Compliance for your dental practice
Currently there is relatively little information available about what dental practices must do to comply and perhaps we should expect this given the fact that they are new regulations and are yet to be tested. That means that any and all information there is could change and it is best to regard all current ‘advice’ as a best guess at what is required rather than something that is clear and written in stone. It is true to say that no one has all the answers at the present time, which makes it very difficult for dental practices that want to be sure they are doing the right things.
ICO has a website for updates and it advisable to check this regularly for further guidance: https://ico.org.uk/for-organisations/guide-to-the-general-data-protection-regulation-gdpr/principles/
Distilling information from GDPR workshops
In the absence of definitive guidance, I have attempted to distil what little information there is into practical steps practices can and should be taking to help them prepare for GDPR. I have had the privilege of doing this with the help of some 500 or so delegates who have attended the GDPR training workshops I have run recently for Practice Plan. These sessions have been invaluable in thinking through practical solutions to everyday practice situations.
Introducing our new course: GDPR for Dental Practices
We are delighted to unveil our new GDPR course, created specifically for dental practices, offering 2 hours and 30 minutes of verifiable CPD for participants.

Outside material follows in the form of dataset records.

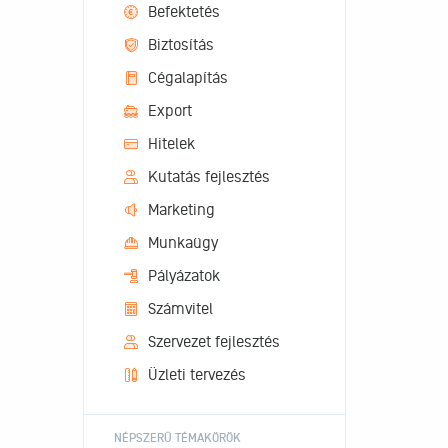
Befektetés
Biztosítás
Cégalapítás
Export
Hitelek
Kutatás fejlesztés
Marketing
Munkaügy
Pályázatok
Számvitel
Szervezet fejlesztés
Üzleti tervezés
NÉPSZERŰ TÉMAKÖRÖK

Upon completion of the course, you will have an increased understanding of:
- Your legal obligations under the GDPR
- How to implement the changes you need to make to become compliant
- What this means for your day to day work.
Why should your practice bother with this?
Put simply, the potential consequences of non-compliance are enough of a reason to focus the mind of even the most anti-regulation practices. The data protection authorities will have some very robust powers for tackling non-compliance, including fines of up to 4% of turnover or €20 million for the most serious infringements, meaning that doing nothing is not a wise option!
However, it is also important to keep it all in perspective. The intention is not to paralyse businesses so our message is stay grounded, make some changes (see below) and be vigilant. It is also worth noting that there won’t be a whole army of GDPR inspectors calling on dental practices from 25 May! Issues are more likely to arise as a result of a data breach that could have been avoided or from a vexatious patient or team member (either current or previous). It is also worth remembering that the data protection authorities have made considerable efforts to educate the public about their rights.
Under GDPR, some things change, but not everything. In general, the GDPR builds on existing principles and adds tighter obligations and restrictions on businesses.
The GDPR requires that personal data must be:
- Processed lawfully, fairly and in a transparent manner
- Collected for specified, explicit and legitimate purposes
- Adequate, relevant and limited to what is necessary in relation to the purposes for which it is processed
- Accurate and kept up to date (inaccurate personal data must be erased or rectified without delay)
- Kept in a form which permits identification of data subjects for no longer than is necessary
- Processed in a manner that ensures appropriate security of the personal data, including protection against unauthorised or unlawful processing and against accidental loss, destruction or damage.
It is clear that this is an evolving situation and no one, not even the Data Protection Authorities have all the answers to GDPR and its’ implications.
We will continue to evolve our thinking as new information becomes available and will keep you informed of any changes as they become apparent.